The Egyptian Organization for Human Rights (EOHR) called on the government to review its decision to block certain websites. The group believes the ban should be made only after proving the activity of the blocked sites indeed points to terroristic activity, and the judiciary should be the body that issues such a verdict as it is responsible for protecting the basic rights and freedoms of the citizens.
EOHR said in a report on Tuesday that the authorities had to distinguish between websites that promote violence and terrorism and the news websites that transmit news to citizens. They pointed out there is a differentiation between governmental opposition and support of terrorism, as not all websites opposed to government policies incite acts of terror.

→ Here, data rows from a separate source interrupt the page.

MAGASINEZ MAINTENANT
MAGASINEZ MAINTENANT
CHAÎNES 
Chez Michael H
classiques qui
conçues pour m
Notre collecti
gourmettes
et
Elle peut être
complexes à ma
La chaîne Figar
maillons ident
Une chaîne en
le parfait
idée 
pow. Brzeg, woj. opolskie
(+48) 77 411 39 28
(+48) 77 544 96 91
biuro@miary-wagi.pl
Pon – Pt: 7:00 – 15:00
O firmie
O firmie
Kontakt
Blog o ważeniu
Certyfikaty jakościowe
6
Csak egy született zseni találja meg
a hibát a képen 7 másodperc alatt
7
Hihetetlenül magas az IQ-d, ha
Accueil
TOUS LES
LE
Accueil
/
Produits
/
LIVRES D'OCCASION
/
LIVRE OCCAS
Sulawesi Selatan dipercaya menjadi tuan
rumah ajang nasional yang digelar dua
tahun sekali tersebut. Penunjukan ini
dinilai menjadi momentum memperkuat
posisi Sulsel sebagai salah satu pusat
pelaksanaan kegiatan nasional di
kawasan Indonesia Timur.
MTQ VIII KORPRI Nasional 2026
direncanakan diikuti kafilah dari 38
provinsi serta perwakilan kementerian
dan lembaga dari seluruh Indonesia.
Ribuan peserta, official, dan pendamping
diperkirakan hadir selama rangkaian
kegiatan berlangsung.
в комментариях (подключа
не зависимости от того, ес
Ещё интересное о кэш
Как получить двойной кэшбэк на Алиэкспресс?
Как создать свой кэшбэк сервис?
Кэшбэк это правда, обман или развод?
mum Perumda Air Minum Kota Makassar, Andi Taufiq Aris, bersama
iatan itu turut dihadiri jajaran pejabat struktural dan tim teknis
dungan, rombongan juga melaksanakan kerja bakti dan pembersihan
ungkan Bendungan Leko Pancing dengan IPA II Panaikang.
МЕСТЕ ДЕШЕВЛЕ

The organization called for the abolition of the block on websites that have not been proven to incite violence and terrorism, in pursuit of the constitution and international covenants. They explained that if the websites did provide evidence of supporting terrorism, they must be blocked through the judiciary and not by the administrative authority.
EOHR said that Egypt has witnessed a violent wave of terrorist attacks over the past four years, different from the terrorism that struck during the 1980s and 1990s. The current terrorist operations have taken on a variety of forms on the ground, most notably targeting state structures, security forces and economic institutions.
The report said that the government, as part of counter-terrorism efforts, blocked more than 60 opposition websites, including 48 news sites, in May and June, claiming that it included content that supported terrorism and extremism and deliberately spread lies.
The government claimed that the move was legitimate based on emergency and counterterrorism laws. The government also said that other countries were blocking sites for various reasons, including China, Syria, Iran, Ethiopia, Uzbekistan, Cuba, Vietnam, Saudi Arabia, Bahrain and Pakistan.
The report said that the block coincided with the start of discussions on the maritime border demarcation agreement with Saudi Arabia, the matter that violates the right of access to information and the right to freedom of expression, as well as Article 57 of the Constitution, which stipulates the right to access and use of telecommunications and fair access to technology.